Yesterday Chicago Students Took To The Streets (with Photos)…
I wrote about the fact that Chicago students were organizing a boycott on April 24th. Yesterday, students from various Chicago high schools boycotted the second day of standardized testing (PSAE). They were protesting the role of testing as a factor in school closing decisions. Instead of going to school, students showed up at CPS Headquarters to make themselves heard.
Robeson High School student, Brian Stirgis, explained the reason for the protest: “We’re under-resourced, over-tested, and we’re fed up with the policies that are put in place by CPS officials.”
Laura McCauley reporting for Common Dreams wrote that “Over 300 students from over 25 different Chicago public schools ” boycotted PSAE testing yesterday.
Student protestors carried some really witty signs at the protest.
The protest was spearheded by Chicago Students Organizing to Save Our Schools (CSOSOS).
Brian Stirgis, high school student and CSOSOS organizer penned an op-ed where he wrote:Mayor Emanuel and his Board of Education want to close 54 grammar schools around the city, all of which are in black and Latino communities: this is racist. These schools are also being judged based on assessments and tests given throughout the year: this is foolish. These school closings will leave neighborhoods dismantled, parents lost, students unaccounted for, and more importantly, will put children in harmful situations: this is dangerous.
My alma mater, Benjamin Banneker elementary, is one of the 54 schools on the list. But Banneker built a community around the school and around me. Although I started at Banneker as a troubled inner city child, growing up in this school taught me the transition into the real world, and how to be a man. Even now, four years after receiving my 8th-grade diploma, I still routinely visit the school to show my appreciation for what they did for me and many other students in my neighborhood.
But this boycott is about more than just Banneker, and more than just me. It’s about every child in every neighborhood. Mayor Emanuel and the Chicago Board of Education are supposed to make the CPS system work for all of us. But instead they are putting too much pressure on standardized testing and threatening to close schools that don’t have high test scores. When schools are under so much pressure to raise test scores it leads to low-scoring students being neglected, not supported. This is what happened when 68 low-scoring juniors were demoted to sophomore status at a southwest side high school in Chicago last month, right before the state test.

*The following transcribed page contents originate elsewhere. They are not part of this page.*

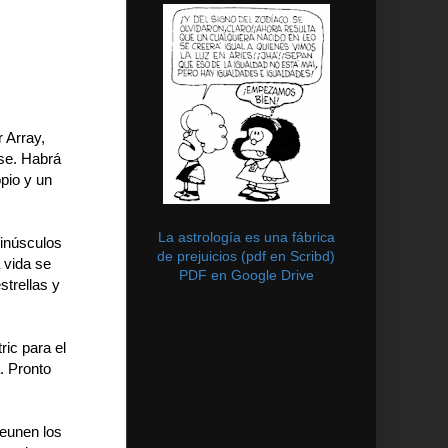
 Array,
rse. Habrá
pio y un
La astrología es una fábrica
minúsculos
de prejuicios (pdf en Scribd)
a vida se
PDF en Google Drive
trellas y
ric para el
. Pronto
eunen los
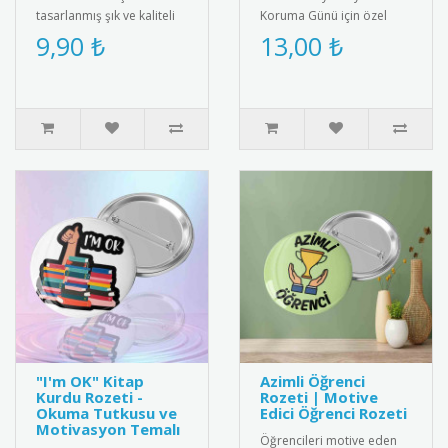
tasarlanmış şık ve kaliteli
Koruma Günü için özel
rozet. 2025 yılına özel
olarak hazırlanan bu
9,90 ₺
13,00 ₺
desen ve renklerle üretil..
anlamlı hediye kartı ve
bileklik ..
"I'm OK" Kitap
Azimli Öğrenci
Kurdu Rozeti -
Rozeti | Motive
Okuma Tutkusu ve
Edici Öğrenci Rozeti
Motivasyon Temalı
Öğrencileri motive eden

The students also traveled to Banneker Elementary school, at 65th and Normal, which is one of the schools slated for closure. There, they held a press conference and rally which included students and a parent from the Banneker community who called on CPS keep their school and all CPS schools open.
We are incredibly lucky to have such committed, dedicated and socially aware young people in Chicago. Thank you for all you do!